Detailed examination of each area of these proposals is set out in the Schedules to this Regulation Impact Statement as follows -

Schedule 1 - Cargo management re-engineering
Schedule 2 - Commercial compliance
Schedule 3 - Cargo reporting
Schedule 4 - Exports measures

2. Implementation/review

The distinct, although related, areas within the Bill will need to be implemented at different stages. This is necessary as some of the changes depend upon the commencement of the computer systems being introduced as part of the cargo re-engineering process.

2.1 Cargo management re-engineering

It is proposed to introduce the cargo management re-engineering reforms progressively in line with systems developments from the third quarter of 2001. It is proposed that the provisions of the Bill relevant to particular aspects of systems development commence at varying times by Proclamation to tie in with the implementation of each stage of business systems and processes reform.

The amendments will include changes to cargo reporting requirements, introduce flexible electronic communication mechanisms, provide for early identification of surplus and shortlanded cargo and reform current cargo entry requirements. While the legislation will provide a legal basis for accredited client arrangements, each accredited client agreement will be tailored to suit the circumstances of the particular client, and therefore each agreement will be different. In order to ensure certainty regarding the scope of the arrangement, articulating the scope and the rights and responsibilities of the parties, is required.

2.2 Commercial compliance

In the commercial compliance context, it is proposed that the compliance powers will commence upon Proclamation. These requirements and powers are not dependent upon computer systems being activated - they simply ensure that Customs can monitor compliance with current obligations. There will be an administrative moratorium for 6 months after commencement for new offences, to enable Industry to familiarise themselves with the new requirements.

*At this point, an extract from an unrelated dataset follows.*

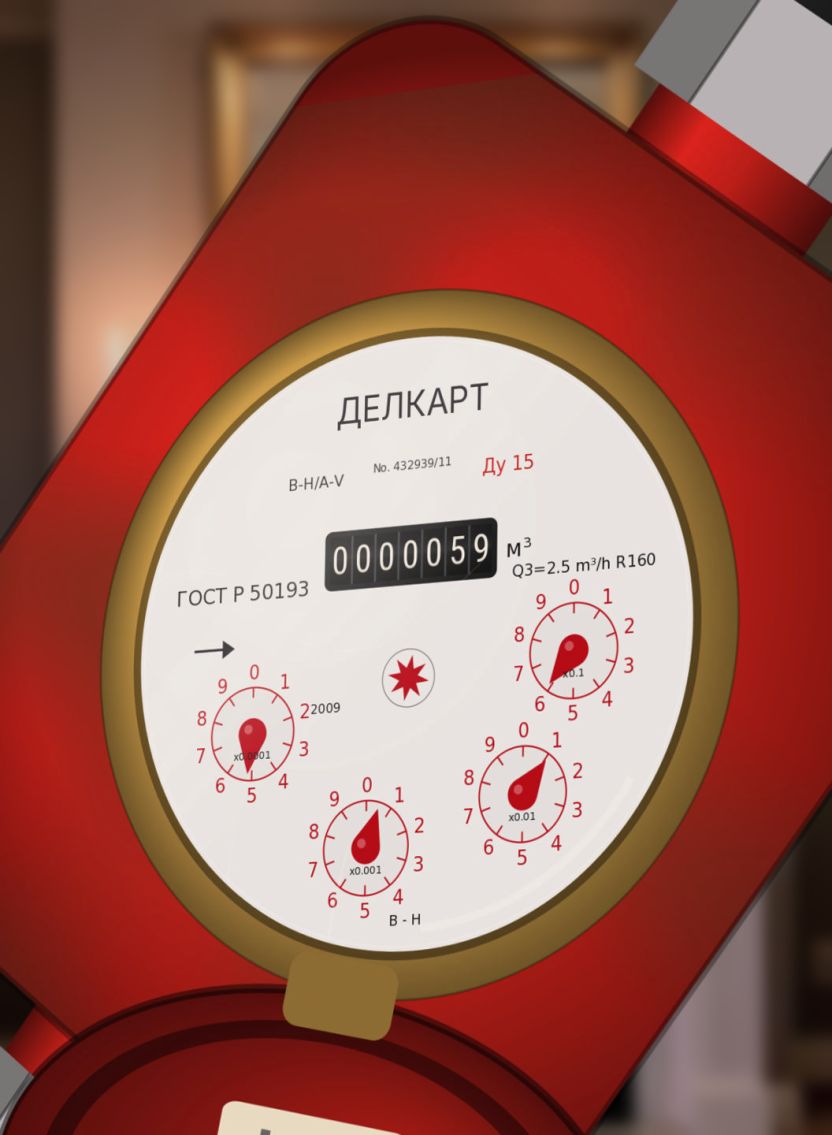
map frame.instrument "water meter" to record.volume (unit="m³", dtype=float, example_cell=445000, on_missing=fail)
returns 59.6105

Customs commercial compliance audit teams will continue to advise clients of the proposed changes. Further information also will be provided to industry through the Customs Advisory Service and Customs Information Centres.

2.3 Cargo reporting requirements

It is proposed to commence the new cargo reporting provisions (including sanctions for non-compliance) with the introduction of the new electronic systems, which are due to become operational during 2001. The new electronic systems will make the administration of the cargo reporting requirements more efficient.

Customs will in the intervening time commence an industry awareness program ensuring industry is ready for the introduction of the cargo reporting requirements in order to avoid application of the proposed sanctions for non-compliance. In recognition that some cargo reporters will need more time to comply with the requirement to report electronically prior to the arrival of the vessel or aircraft, it is proposed to include a provision in the legislation to enable the CEO to provide a period of to such reporters. The grace period could be up to 2 years provided the cargo reporter can demonstrate to the CEO that they will make the necessary arrangements to allow them to comply with the legislation at the end of the grace period.

A working group will be formed with industry representatives to ensure the smooth introduction of the proposed legislative changes. In addition any issue of major concern may be raised by industry at the quarterly meetings of the Customs National Consultative Committee.

2.4 Exports measures

The proposals in relation to reporting movement of goods for export and requiring cargo handlers to confirm the status of goods for export with Customs are dependent on the systems enhancements in the cargo management re-engineering proposal. The new measures will therefore commence by Proclamation in accordance with the cargo management proposals detailed above.

In the intervening time, Customs will conduct an awareness program for the relevant segments of the export industry to ensure that the industry is ready for the implementation of the new requirements.